EXERCISE PROMPT:
Reproduce word for word the passage of the First Circuit decision excerpt below that runs from "The First Circuit Decision" up to and including "constituted a trade or business.".

EXTRACTED TEXT:
** start **

The First Circuit Decision

The First Circuit reversed, holding that a PE fund could, under certain circumstances, be considered a trade or business for purposes of ERISA’s withdrawal liability provisions. The court further determined that Sun Capital Fund IV constituted a trade or business.

The First Circuit adopted what it described as an “investment plus” test for determining whether a PE fund constitutes a trade or business. Under this test, merely making investments in portfolio companies for the principal purpose of making a profit would not be sufficient to cause a PE fund to be treated as a trade or business. Rather, additional factors would have to be present that would distinguish the PE fund from a mere passive investor.

Although the court declined to provide general guidelines for identifying these additional factors, the following factors, taken together, were sufficient to establish that Sun Capital Fund IV was a trade or business:

  • the Sun Capital funds’ partnership agreements and private placement memoranda contained statements to the effect that the funds would be actively involved in the management and operation of the portfolio companies in which they invested;
  • the Sun Capital funds’ general partners were granted broad authority under the partnership agreements to participate in the management of the portfolio companies, including the authority to make decisions about hiring, terminating and compensating agents and employees of the portfolio companies;
  • the Sun Capital funds’ controlling stake in SBI placed them and their affiliated entities in a position where they were able to participate in the management and operation of the company to a degree well beyond that of a passive investor; and
  • Sun Capital Fund IV received a direct economic benefit from its involvement in the management of SBI that a passive investor would not receive because payments SBI made to the fund’s general partner (and a subsidiary thereof) for management services were offset against the management fees the fund was required to pay to the general partner.

The First Circuit made no determination as to whether Sun Capital Fund III constituted a trade or business, noting that it was unable to tell from the record whether Sun Capital Fund III also benefited from a management fee offset. Although the court left this issue to be resolved by the district court on remand, its ruling suggests that the other factors cited might not, in the absence of a management fee offset arrangement, be sufficient to satisfy the “investment plus” test.

** end **

RAW DATA:
** start **

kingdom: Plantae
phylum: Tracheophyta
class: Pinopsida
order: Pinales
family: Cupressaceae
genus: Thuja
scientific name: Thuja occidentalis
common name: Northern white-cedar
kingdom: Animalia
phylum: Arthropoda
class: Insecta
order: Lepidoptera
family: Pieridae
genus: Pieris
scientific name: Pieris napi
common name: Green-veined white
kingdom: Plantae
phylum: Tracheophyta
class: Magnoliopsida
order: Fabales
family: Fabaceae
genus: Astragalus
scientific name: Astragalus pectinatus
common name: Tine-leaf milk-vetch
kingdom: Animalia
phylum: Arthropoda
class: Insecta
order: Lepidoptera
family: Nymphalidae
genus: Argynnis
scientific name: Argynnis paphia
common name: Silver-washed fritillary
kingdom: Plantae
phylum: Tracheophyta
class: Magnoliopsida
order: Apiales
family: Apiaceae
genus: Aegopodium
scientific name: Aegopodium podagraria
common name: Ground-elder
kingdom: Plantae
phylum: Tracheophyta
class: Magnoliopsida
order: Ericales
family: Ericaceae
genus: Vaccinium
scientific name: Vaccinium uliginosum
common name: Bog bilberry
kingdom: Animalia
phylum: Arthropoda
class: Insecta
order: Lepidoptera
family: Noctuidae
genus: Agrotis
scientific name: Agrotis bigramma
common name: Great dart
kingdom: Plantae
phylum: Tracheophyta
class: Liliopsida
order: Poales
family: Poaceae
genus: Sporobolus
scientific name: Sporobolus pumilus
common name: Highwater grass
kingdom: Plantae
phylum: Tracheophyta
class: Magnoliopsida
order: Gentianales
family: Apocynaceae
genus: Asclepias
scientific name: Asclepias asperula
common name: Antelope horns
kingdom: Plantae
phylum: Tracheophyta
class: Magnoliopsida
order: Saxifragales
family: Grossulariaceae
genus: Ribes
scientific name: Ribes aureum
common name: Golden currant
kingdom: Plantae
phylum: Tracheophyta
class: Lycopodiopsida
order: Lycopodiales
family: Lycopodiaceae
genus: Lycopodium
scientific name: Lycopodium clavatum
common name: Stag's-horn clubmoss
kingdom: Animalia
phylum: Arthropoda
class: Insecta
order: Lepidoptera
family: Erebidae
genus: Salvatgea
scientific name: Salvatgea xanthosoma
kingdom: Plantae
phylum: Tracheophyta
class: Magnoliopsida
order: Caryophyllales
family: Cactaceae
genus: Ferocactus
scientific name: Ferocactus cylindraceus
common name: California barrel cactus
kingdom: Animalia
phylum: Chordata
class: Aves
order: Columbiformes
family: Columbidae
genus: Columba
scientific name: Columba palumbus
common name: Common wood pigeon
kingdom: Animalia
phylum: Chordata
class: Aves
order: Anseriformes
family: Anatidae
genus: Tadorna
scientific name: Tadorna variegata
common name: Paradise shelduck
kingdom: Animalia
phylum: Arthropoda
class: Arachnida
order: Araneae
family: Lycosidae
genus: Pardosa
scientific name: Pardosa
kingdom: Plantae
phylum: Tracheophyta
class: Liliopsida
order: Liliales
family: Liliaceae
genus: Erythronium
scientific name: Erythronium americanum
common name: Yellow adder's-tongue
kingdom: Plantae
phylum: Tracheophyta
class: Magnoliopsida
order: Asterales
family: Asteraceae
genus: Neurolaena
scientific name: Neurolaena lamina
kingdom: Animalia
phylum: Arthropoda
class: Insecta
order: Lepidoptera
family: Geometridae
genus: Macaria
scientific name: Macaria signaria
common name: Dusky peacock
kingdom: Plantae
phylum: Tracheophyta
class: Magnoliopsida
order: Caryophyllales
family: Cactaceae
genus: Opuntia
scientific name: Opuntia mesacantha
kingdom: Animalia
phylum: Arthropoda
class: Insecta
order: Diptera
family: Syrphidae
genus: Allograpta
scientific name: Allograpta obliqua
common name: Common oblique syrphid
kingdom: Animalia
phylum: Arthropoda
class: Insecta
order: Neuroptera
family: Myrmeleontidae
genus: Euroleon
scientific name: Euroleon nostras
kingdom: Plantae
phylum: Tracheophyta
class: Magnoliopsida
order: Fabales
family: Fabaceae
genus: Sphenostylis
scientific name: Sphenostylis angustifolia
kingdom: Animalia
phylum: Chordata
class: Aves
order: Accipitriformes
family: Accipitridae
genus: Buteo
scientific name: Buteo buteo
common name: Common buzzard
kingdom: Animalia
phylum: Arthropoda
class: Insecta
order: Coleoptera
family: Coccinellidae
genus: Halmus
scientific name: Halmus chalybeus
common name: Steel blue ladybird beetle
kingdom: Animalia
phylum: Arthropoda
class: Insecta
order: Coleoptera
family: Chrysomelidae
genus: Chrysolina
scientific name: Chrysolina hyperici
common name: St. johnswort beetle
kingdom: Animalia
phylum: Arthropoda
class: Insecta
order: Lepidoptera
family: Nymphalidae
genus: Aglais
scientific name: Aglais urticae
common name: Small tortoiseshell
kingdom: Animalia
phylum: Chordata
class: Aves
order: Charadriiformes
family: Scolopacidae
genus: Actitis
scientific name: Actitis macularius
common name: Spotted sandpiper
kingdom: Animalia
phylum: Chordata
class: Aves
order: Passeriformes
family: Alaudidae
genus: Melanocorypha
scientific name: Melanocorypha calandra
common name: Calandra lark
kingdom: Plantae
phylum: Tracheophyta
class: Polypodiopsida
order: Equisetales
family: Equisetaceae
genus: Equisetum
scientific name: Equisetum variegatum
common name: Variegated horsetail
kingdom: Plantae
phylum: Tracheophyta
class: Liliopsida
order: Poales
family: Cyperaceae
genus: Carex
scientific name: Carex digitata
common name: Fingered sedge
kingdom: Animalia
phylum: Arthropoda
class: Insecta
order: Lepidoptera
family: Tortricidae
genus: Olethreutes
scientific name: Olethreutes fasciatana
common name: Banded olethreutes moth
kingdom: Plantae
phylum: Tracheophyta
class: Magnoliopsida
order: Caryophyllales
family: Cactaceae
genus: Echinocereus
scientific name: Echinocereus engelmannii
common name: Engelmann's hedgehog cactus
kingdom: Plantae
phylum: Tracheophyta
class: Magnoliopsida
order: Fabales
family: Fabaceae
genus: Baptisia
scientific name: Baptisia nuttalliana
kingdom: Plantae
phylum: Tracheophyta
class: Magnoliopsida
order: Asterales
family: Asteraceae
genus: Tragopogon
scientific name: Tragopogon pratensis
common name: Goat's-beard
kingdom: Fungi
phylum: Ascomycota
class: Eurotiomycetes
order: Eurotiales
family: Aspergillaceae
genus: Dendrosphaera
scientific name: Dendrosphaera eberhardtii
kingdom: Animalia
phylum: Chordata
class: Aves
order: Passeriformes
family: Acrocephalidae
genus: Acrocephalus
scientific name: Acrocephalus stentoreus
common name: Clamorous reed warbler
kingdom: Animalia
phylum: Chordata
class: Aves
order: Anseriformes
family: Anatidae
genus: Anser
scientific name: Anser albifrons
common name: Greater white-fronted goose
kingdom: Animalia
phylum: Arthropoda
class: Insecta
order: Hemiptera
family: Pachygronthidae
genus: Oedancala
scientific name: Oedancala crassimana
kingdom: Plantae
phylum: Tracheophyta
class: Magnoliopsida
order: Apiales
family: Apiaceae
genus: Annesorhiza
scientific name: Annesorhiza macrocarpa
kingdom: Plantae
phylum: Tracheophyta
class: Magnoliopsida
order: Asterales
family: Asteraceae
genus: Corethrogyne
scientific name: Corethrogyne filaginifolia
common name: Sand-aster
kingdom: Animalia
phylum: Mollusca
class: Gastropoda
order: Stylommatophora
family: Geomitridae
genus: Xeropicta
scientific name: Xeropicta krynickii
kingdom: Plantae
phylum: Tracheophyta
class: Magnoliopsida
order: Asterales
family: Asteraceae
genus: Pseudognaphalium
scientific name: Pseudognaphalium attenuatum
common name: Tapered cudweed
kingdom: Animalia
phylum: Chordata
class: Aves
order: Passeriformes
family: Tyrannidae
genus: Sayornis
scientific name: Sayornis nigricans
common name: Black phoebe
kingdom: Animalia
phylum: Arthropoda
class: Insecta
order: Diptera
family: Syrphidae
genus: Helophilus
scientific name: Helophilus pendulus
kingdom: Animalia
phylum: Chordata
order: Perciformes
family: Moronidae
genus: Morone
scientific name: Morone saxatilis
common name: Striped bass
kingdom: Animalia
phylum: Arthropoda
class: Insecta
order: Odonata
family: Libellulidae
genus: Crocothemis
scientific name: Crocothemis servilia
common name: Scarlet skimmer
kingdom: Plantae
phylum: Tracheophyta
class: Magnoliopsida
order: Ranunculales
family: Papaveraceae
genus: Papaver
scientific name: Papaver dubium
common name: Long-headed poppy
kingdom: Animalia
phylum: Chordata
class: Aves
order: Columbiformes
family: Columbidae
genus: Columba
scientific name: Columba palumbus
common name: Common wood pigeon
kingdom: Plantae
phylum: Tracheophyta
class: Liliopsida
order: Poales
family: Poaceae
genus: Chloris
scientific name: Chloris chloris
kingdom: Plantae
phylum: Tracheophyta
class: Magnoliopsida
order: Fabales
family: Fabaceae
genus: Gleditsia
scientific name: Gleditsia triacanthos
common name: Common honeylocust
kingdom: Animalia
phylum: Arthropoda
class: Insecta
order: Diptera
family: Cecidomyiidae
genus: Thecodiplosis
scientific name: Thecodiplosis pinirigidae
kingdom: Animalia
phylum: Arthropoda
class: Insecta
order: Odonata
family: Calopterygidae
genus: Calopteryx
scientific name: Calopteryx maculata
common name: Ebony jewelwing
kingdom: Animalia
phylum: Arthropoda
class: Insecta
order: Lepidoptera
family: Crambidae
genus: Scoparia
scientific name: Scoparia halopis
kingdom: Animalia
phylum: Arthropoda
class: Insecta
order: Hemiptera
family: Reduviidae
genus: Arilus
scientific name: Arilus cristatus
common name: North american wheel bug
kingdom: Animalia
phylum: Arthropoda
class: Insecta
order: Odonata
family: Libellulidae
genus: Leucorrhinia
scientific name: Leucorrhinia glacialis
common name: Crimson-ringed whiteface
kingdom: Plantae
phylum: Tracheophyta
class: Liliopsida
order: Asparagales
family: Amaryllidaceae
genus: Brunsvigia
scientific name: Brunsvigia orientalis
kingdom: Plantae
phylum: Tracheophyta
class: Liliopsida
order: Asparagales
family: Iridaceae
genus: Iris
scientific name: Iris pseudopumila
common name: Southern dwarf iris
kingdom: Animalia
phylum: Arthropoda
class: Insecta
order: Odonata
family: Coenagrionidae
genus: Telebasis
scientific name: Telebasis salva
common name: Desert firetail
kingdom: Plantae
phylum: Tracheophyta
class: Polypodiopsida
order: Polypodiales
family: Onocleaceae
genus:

** end **

RIGHT ANSWER:
The First Circuit Decision

The First Circuit reversed, holding that a PE fund could, under certain circumstances, be considered a trade or business for purposes of ERISA’s withdrawal liability provisions. The court further determined that Sun Capital Fund IV constituted a trade or business.